Task to carry out:
Output every record word for word, minus the pictures.

*** Material provided Section Begins ***

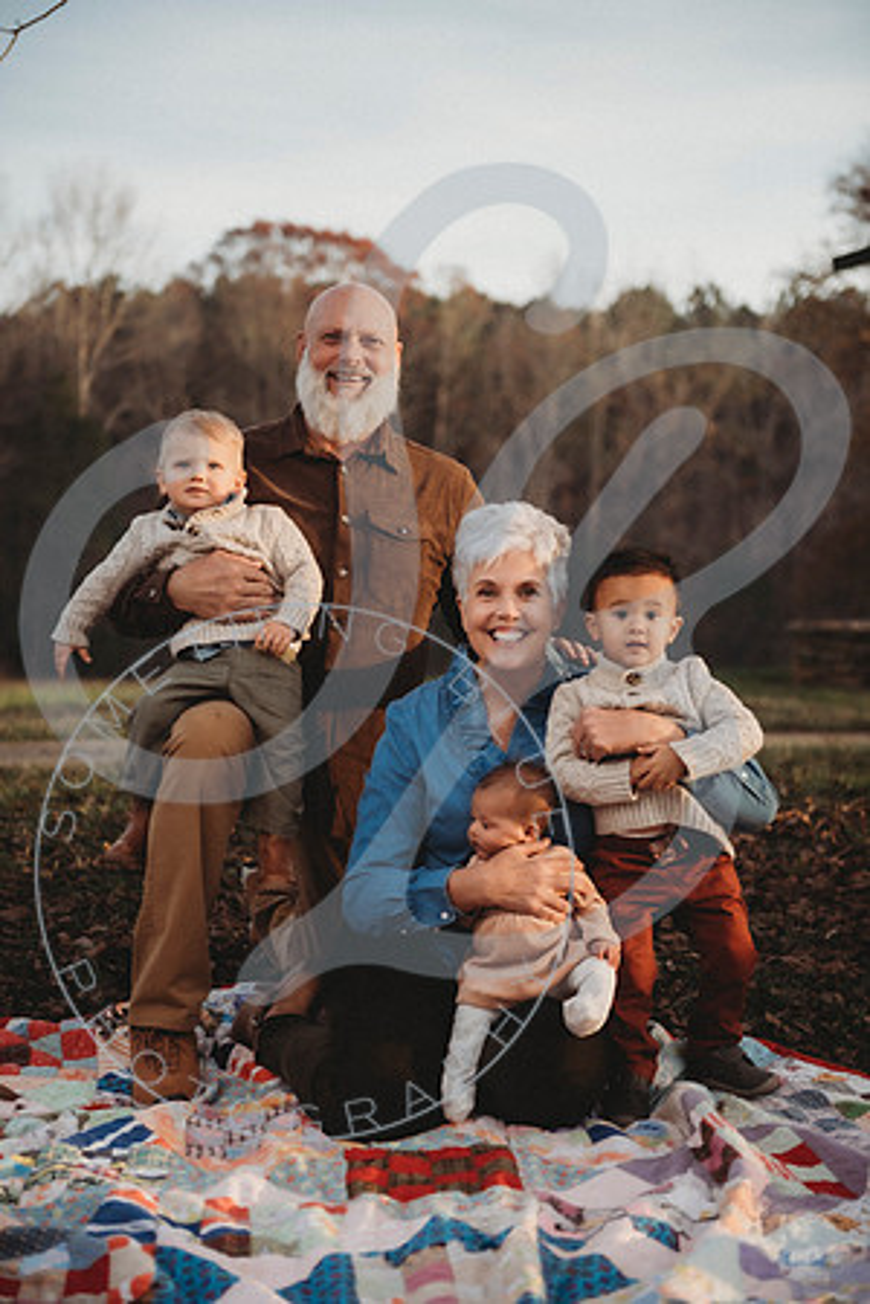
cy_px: 652
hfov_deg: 21.9
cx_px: 435
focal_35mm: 62
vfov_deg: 32.4
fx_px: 2247
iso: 100
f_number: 2.8
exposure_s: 1/500
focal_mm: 62
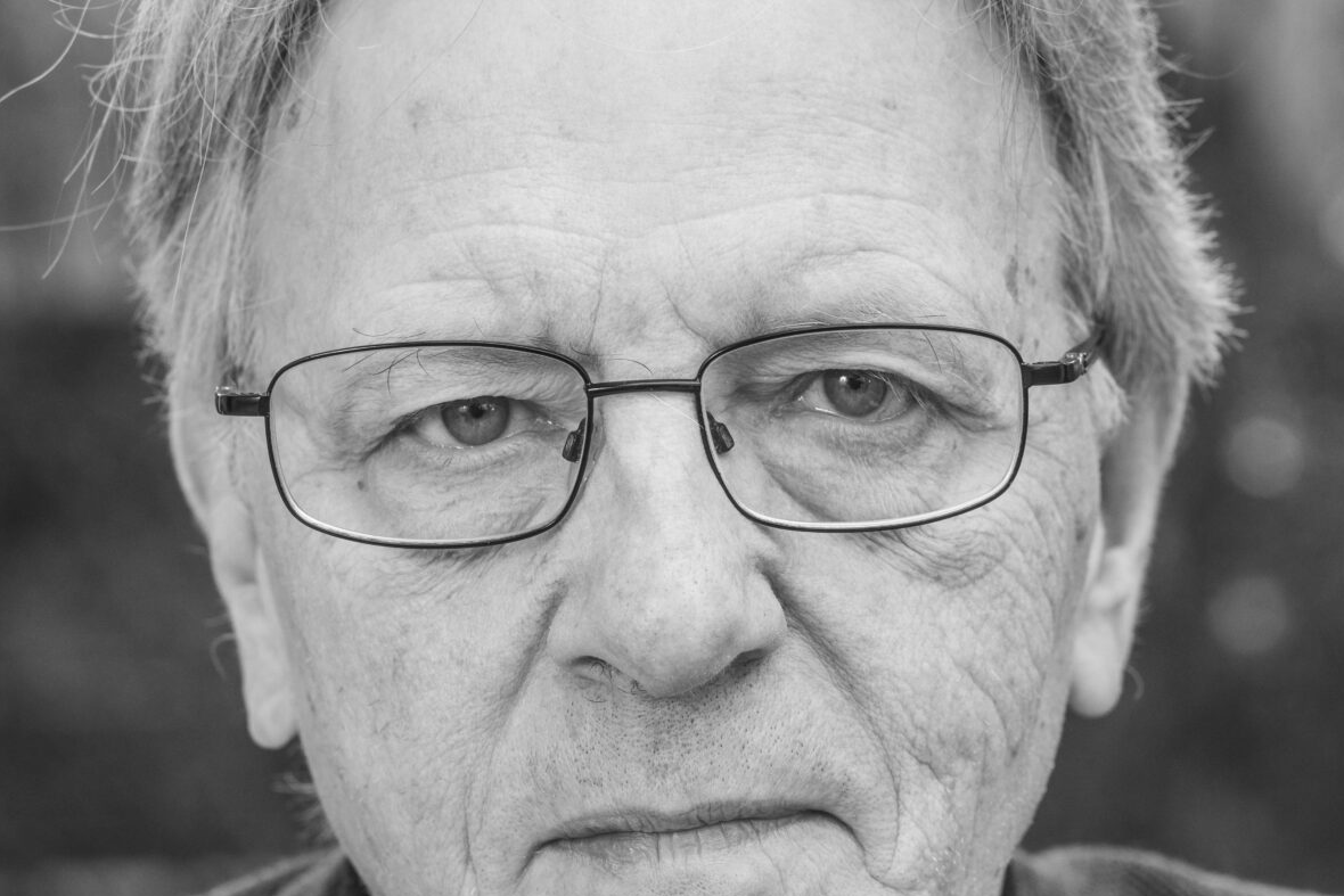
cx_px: 837
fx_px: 5264
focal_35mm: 141
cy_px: 580
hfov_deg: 14.5
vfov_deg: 9.7
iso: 400
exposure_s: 1/100
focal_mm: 65
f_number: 4.5
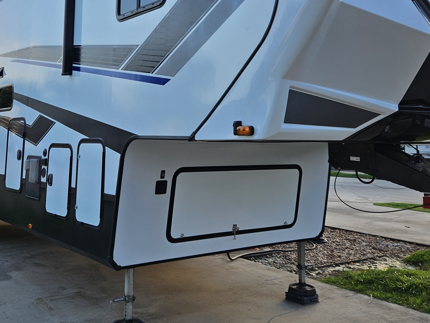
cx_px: 181
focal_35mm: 41
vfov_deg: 34.2
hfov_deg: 45.6
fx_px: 509
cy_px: 71
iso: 25
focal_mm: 5.4
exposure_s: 1/228
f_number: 1.8
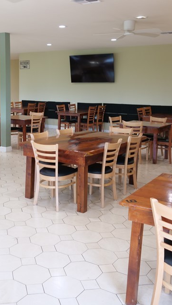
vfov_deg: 48.2
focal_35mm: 42
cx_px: 45
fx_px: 340
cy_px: 129
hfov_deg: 28.0
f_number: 2
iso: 200
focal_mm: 12
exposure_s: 1/100
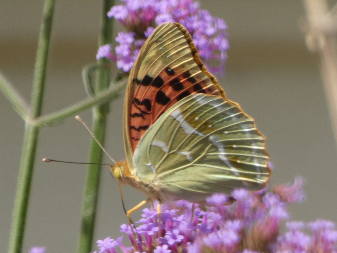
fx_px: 11645
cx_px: 168
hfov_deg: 1.7
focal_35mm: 1196
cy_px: 126
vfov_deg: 1.2
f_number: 5.9
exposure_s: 1/125
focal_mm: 214.2
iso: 100
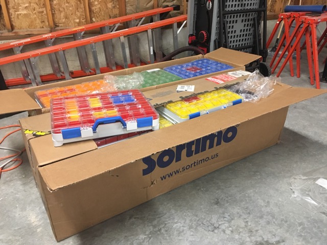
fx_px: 274
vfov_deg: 48.2
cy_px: 122
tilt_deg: -27.3
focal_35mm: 29
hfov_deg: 61.7
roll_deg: +0.2
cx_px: 164
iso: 200
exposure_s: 1/20
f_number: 2.2
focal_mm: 4.15
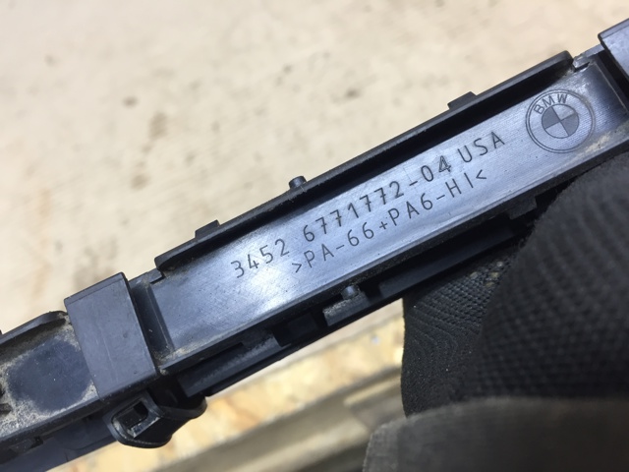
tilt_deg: -55.5
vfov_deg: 48.2
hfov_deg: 61.7
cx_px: 314
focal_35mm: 29
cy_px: 236
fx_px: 527
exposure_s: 1/33
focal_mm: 4.15
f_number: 2.2
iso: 100
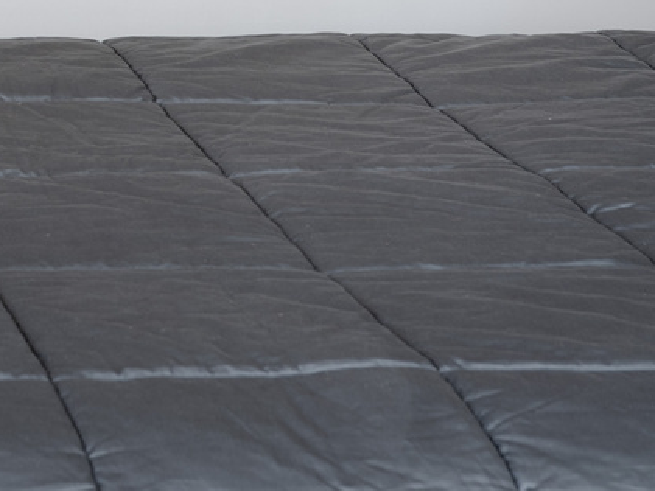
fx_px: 2744
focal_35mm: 145
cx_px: -569
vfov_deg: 9.4
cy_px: -559
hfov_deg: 12.3
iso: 100
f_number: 6.3
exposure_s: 1
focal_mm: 31
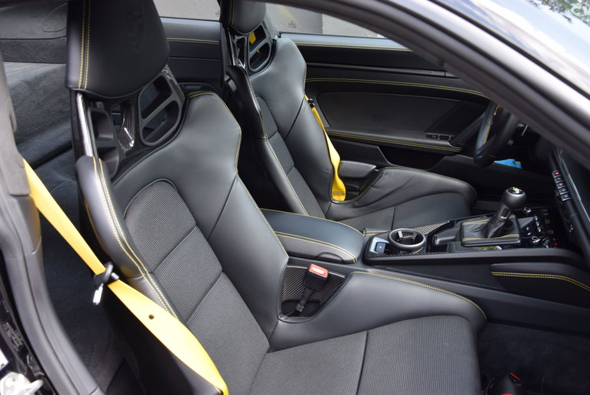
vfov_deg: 37.0
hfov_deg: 53.1
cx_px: 295
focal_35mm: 36
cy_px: 198
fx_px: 591
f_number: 5.6
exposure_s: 1/125
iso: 400
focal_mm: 24
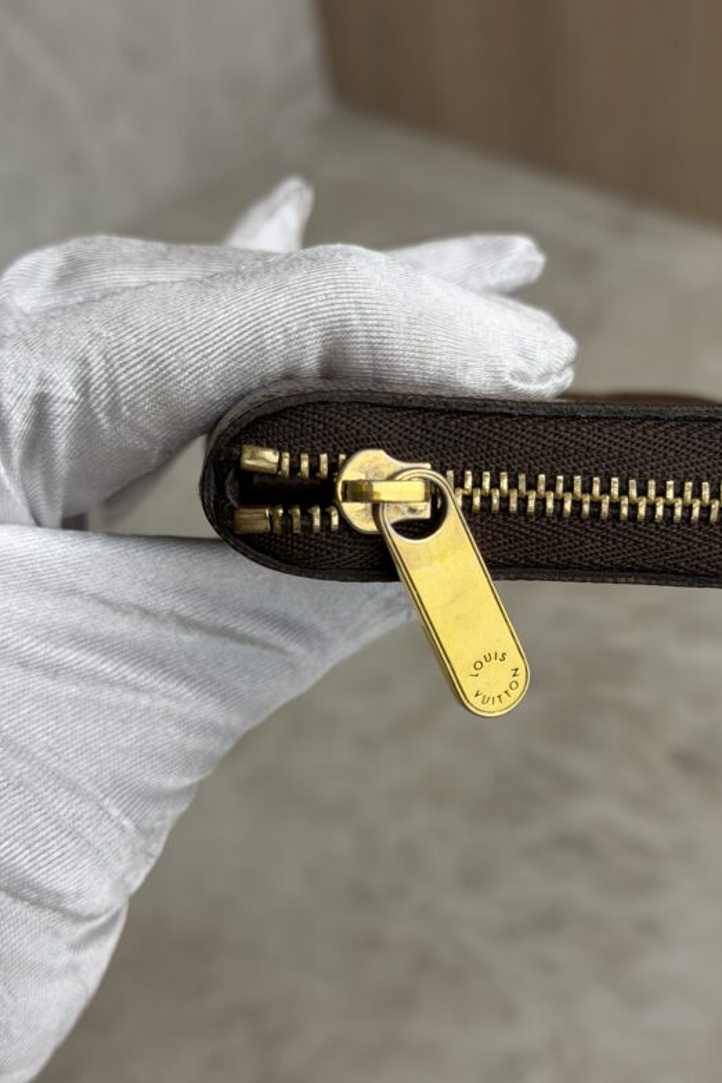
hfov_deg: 26.5
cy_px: 535
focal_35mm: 51
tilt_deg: -40.5
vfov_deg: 38.9
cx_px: 369
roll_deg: +9.5
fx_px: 1534
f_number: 1.78
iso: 64
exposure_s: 1/363
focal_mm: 6.76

*** Material provided Section Ends ***

Solution below:
cy_px: 652
hfov_deg: 21.9
cx_px: 435
focal_35mm: 62
vfov_deg: 32.4
fx_px: 2247
iso: 100
f_number: 2.8
exposure_s: 1/500
focal_mm: 62
cx_px: 837
fx_px: 5264
focal_35mm: 141
cy_px: 580
hfov_deg: 14.5
vfov_deg: 9.7
iso: 400
exposure_s: 1/100
focal_mm: 65
f_number: 4.5
cx_px: 181
focal_35mm: 41
vfov_deg: 34.2
hfov_deg: 45.6
fx_px: 509
cy_px: 71
iso: 25
focal_mm: 5.4
exposure_s: 1/228
f_number: 1.8
vfov_deg: 48.2
focal_35mm: 42
cx_px: 45
fx_px: 340
cy_px: 129
hfov_deg: 28.0
f_number: 2
iso: 200
focal_mm: 12
exposure_s: 1/100
fx_px: 11645
cx_px: 168
hfov_deg: 1.7
focal_35mm: 1196
cy_px: 126
vfov_deg: 1.2
f_number: 5.9
exposure_s: 1/125
focal_mm: 214.2
iso: 100
fx_px: 274
vfov_deg: 48.2
cy_px: 122
tilt_deg: -27.3
focal_35mm: 29
hfov_deg: 61.7
roll_deg: +0.2
cx_px: 164
iso: 200
exposure_s: 1/20
f_number: 2.2
focal_mm: 4.15
tilt_deg: -55.5
vfov_deg: 48.2
hfov_deg: 61.7
cx_px: 314
focal_35mm: 29
cy_px: 236
fx_px: 527
exposure_s: 1/33
focal_mm: 4.15
f_number: 2.2
iso: 100
fx_px: 2744
focal_35mm: 145
cx_px: -569
vfov_deg: 9.4
cy_px: -559
hfov_deg: 12.3
iso: 100
f_number: 6.3
exposure_s: 1
focal_mm: 31
vfov_deg: 37.0
hfov_deg: 53.1
cx_px: 295
focal_35mm: 36
cy_px: 198
fx_px: 591
f_number: 5.6
exposure_s: 1/125
iso: 400
focal_mm: 24
hfov_deg: 26.5
cy_px: 535
focal_35mm: 51
tilt_deg: -40.5
vfov_deg: 38.9
cx_px: 369
roll_deg: +9.5
fx_px: 1534
f_number: 1.78
iso: 64
exposure_s: 1/363
focal_mm: 6.76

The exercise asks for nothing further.